■ **WHAT IS BEING ASKED**
Return nothing but the lines from the line with "être touchés dans le fonctionneme" through the last line of the entries that follow, copied exactly and free of pictures.

Extracted page text data

★ ★ ★ ★ ★

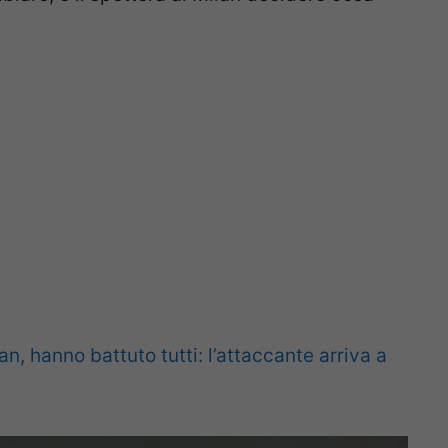
, hanno battuto tutti: l’attaccante arriva a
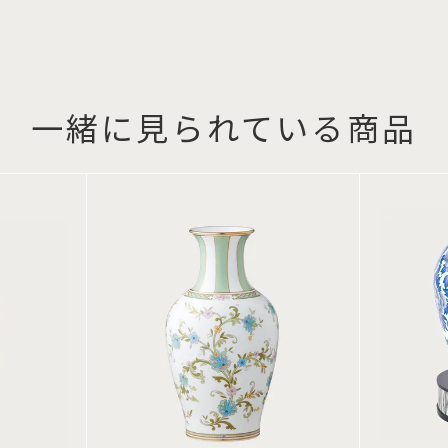
一緒に見られている商品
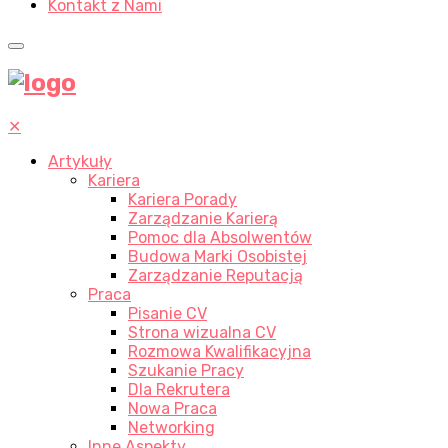
Kontakt z Nami
✕
Artykuły
Kariera
Kariera Porady
Zarządzanie Karierą
Pomoc dla Absolwentów
Budowa Marki Osobistej
Zarządzanie Reputacją
Praca
Pisanie CV
Strona wizualna CV
Rozmowa Kwalifikacyjna
Szukanie Pracy
Dla Rekrutera
Nowa Praca
Networking
Inne Aspekty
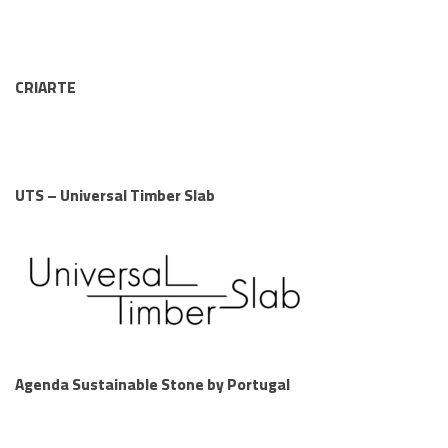
CRIARTE
UTS – Universal Timber Slab
Agenda Sustainable Stone by Portugal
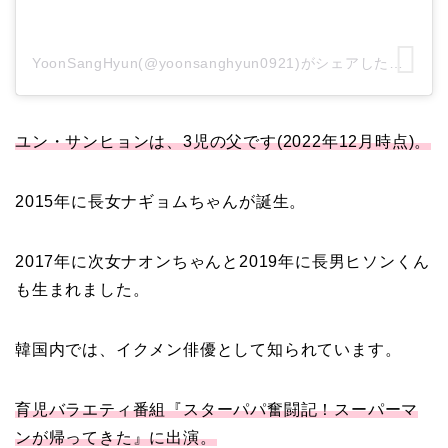
YoonSangHyun(@yoonsanghyun0921)がシェアした投稿
ユン・サンヒョンは、3児の父です(2022年12月時点)。
2015年に長女ナギョムちゃんが誕生。
2017年に次女ナオンちゃんと2019年に長男ヒソンくん
も生まれました。
韓国内では、イクメン俳優として知られています。
育児バラエティ番組『スターパパ奮闘記！スーパーマ
ンが帰ってきた』に出演。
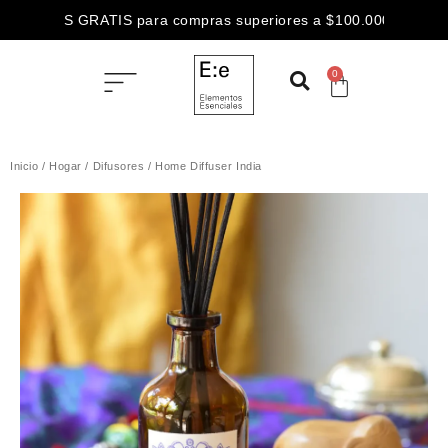
ENVÍOS GRATIS para compras superiores a $100.000
3 CUOTAS SIN INTERÉS abonando con
0
ENVÍOS GRATIS para compras superiores a $100.000
Inicio
/
Hogar
/
Difusores
/ Home Diffuser India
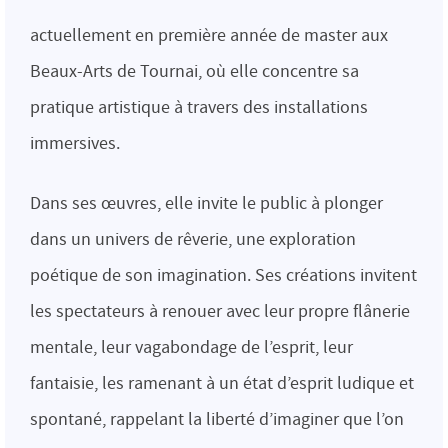
actuellement en première année de master aux
Beaux-Arts de Tournai, où elle concentre sa
pratique artistique à travers des installations
immersives.
Dans ses œuvres, elle invite le public à plonger
dans un univers de rêverie, une exploration
poétique de son imagination. Ses créations invitent
les spectateurs à renouer avec leur propre flânerie
mentale, leur vagabondage de l’esprit, leur
fantaisie, les ramenant à un état d’esprit ludique et
spontané, rappelant la liberté d’imaginer que l’on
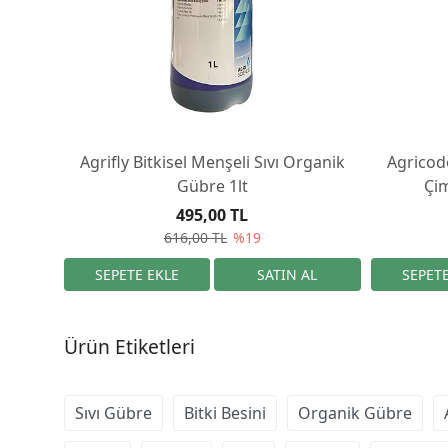
Agrifly Bitkisel Menşeli Sıvı Organik
Agricod
Gübre 1lt
Çi
495,00 TL
616,00 TL
%19
Ürün Etiketleri
Sıvı Gübre
Bitki Besini
Organik Gübre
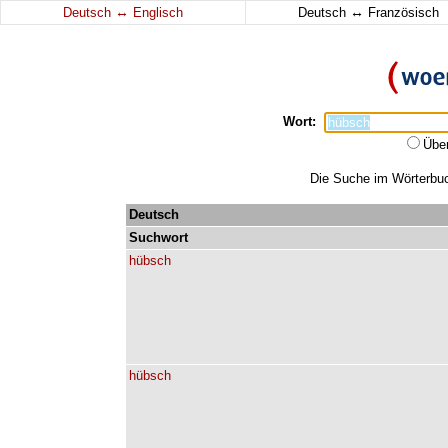
↔
↔
Deutsch
Englisch
Deutsch
Französisch
Wort:
Übe
Die Suche im Wörterbuch
Deutsch
Suchwort
hübsch
hübsch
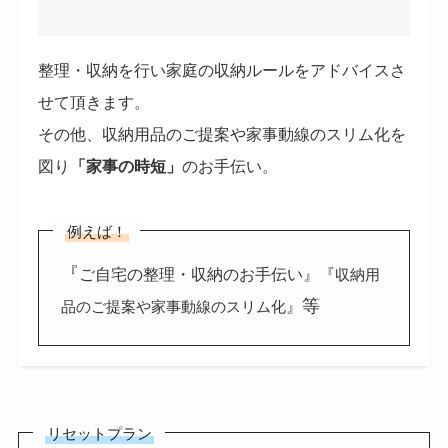
整理・収納を行い
家庭の収納ルールをアドバイスさ
せて頂きます。
その他、収納用品のご提案や家事動線のスリム化を
図り
「家事の時短」
のお手伝い。
例えば！
『
ご自宅の整理・収納のお手伝い』『
収納用
等
』
品のご提案や家事動線のスリム化
リセットプラン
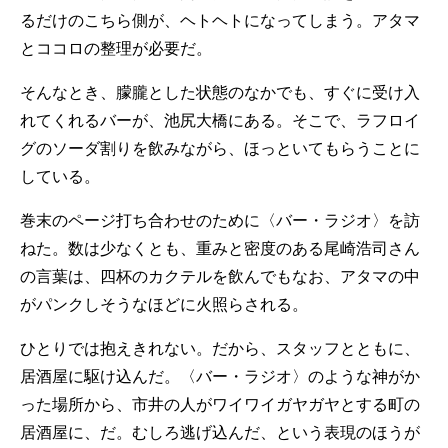
るだけのこちら側が、ヘトヘトになってしまう。アタマ
とココロの整理が必要だ。
そんなとき、朦朧とした状態のなかでも、すぐに受け入
れてくれるバーが、池尻大橋にある。そこで、ラフロイ
グのソーダ割りを飲みながら、ほっといてもらうことに
している。
巻末のページ打ち合わせのために〈バー・ラジオ〉を訪
ねた。数は少なくとも、重みと密度のある尾崎浩司さん
の言葉は、四杯のカクテルを飲んでもなお、アタマの中
がパンクしそうなほどに火照らされる。
ひとりでは抱えきれない。だから、スタッフとともに、
居酒屋に駆け込んだ。〈バー・ラジオ〉のような神がか
った場所から、市井の人がワイワイガヤガヤとする町の
居酒屋に、だ。むしろ逃げ込んだ、という表現のほうが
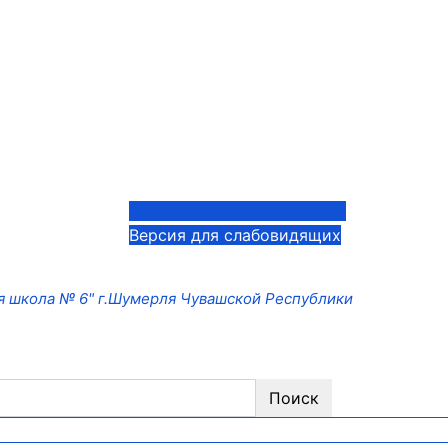
Версия для слабовидящих
 школа № 6" г.Шумерля Чувашской Республики
Поиск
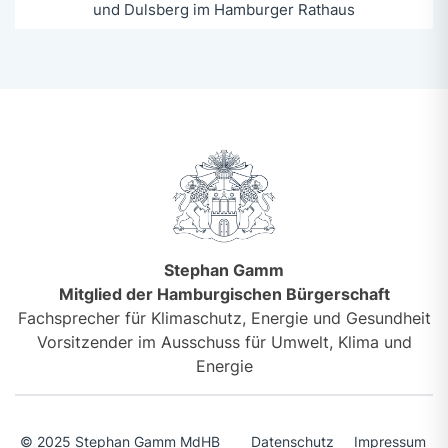
und Dulsberg im Hamburger Rathaus
Stephan Gamm
Mitglied der Hamburgischen Bürgerschaft
Fachsprecher für Klimaschutz, Energie und Gesundheit
Vorsitzender im Ausschuss für Umwelt, Klima und
Energie
© 2025 Stephan Gamm MdHB
Datenschutz
Impressum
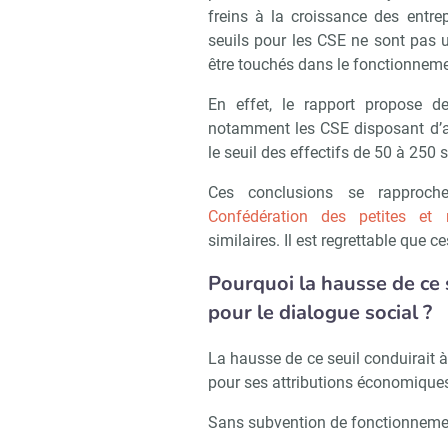
freins à la croissance des entrep
seuils pour les CSE ne sont pas
être touchés dans le fonctionneme
En effet, le rapport propose d
notamment les CSE disposant d’a
le seuil des effectifs de 50 à 250 s
Ces conclusions se rapproch
Confédération des petites et
similaires. Il est regrettable que c
Pourquoi la hausse de ce
pour le dialogue social ?
La hausse de ce seuil conduirait 
pour ses attributions économique
Sans subvention de fonctionnement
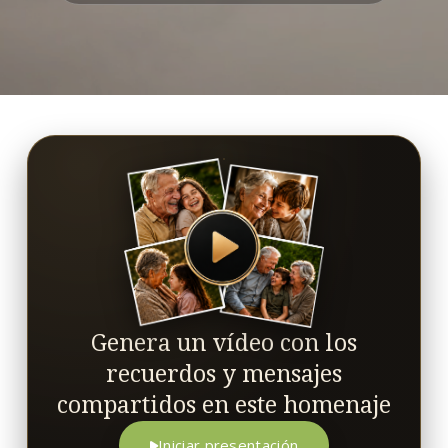
Genera un vídeo con los
recuerdos y mensajes
compartidos en este homenaje
Iniciar presentación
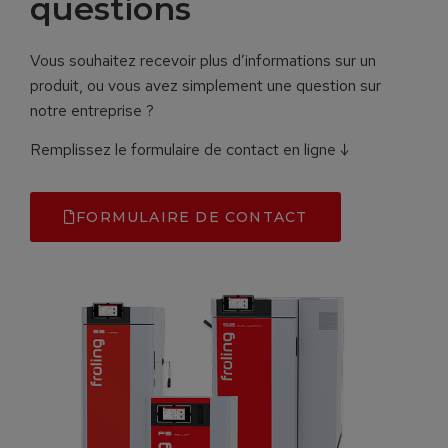
questions
Vous souhaitez recevoir plus d’informations sur un
produit, ou vous avez simplement une question sur
notre entreprise ?
Remplissez le formulaire de contact en ligne ↓
FORMULAIRE DE CONTACT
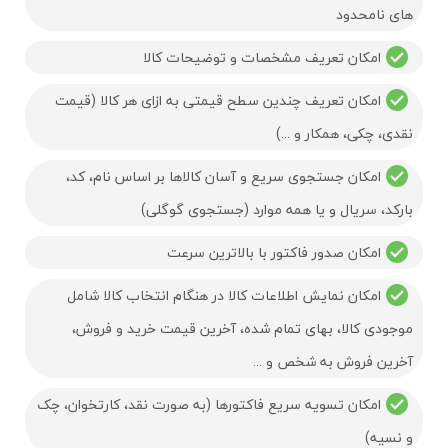
های نامحدود
امکان تعریف مشخصات و توضیحات کالا
امکان تعریف چندین سطح قیمتی به ازای هر کالا (قیمت
نقدی، چکی، همکار و ...)
امکان جستجوی سریع و آسان کالاها بر اساس نام، کد،
بارکد، سریال و یا همه موارد (جستجوی گوگلی)
امکان صدور فاکتور با بالاترین سرعت
امکان نمایش اطلاعات کالا در هنگام انتخاب کالا شامل
موجودی کالا، بهای تمام شده، آخرین قیمت خرید و فروش،
آخرین فروش به شخص و ...
امکان تسویه سریع فاکتورها (به صورت نقد، کارتخوان، چک
و نسیه)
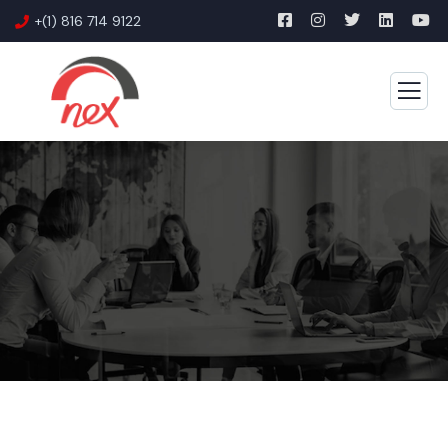
+(1) 816 714 9122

★ ★ ★ ★ ★

■ **RESPONSE TO THIS EXERCISE**
être touchés dans le fonctionneme
En effet, le rapport propose d
notamment les CSE disposant d’a
le seuil des effectifs de 50 à 250 s
Ces conclusions se rapproch
Confédération des petites et
similaires. Il est regrettable que c
Pourquoi la hausse de ce
pour le dialogue social ?
La hausse de ce seuil conduirait 
pour ses attributions économique
Sans subvention de fonctionnement
Genera un vídeo con los
recuerdos y mensajes
compartidos en este homenaje
Iniciar presentación
questions
Vous souhaitez recevoir plus d’informations sur un
produit, ou vous avez simplement une question sur
notre entreprise ?
Remplissez le formulaire de contact en ligne ↓
FORMULAIRE DE CONTACT
های نامحدود
امکان تعریف مشخصات و توضیحات کالا
امکان تعریف چندین سطح قیمتی به ازای هر کالا (قیمت
نقدی، چکی، همکار و ...)
امکان جستجوی سریع و آسان کالاها بر اساس نام، کد،
بارکد، سریال و یا همه موارد (جستجوی گوگلی)
امکان صدور فاکتور با بالاترین سرعت
امکان نمایش اطلاعات کالا در هنگام انتخاب کالا شامل
موجودی کالا، بهای تمام شده، آخرین قیمت خرید و فروش،
آخرین فروش به شخص و ...
امکان تسویه سریع فاکتورها (به صورت نقد، کارتخوان، چک
و نسیه)
+(1) 816 714 9122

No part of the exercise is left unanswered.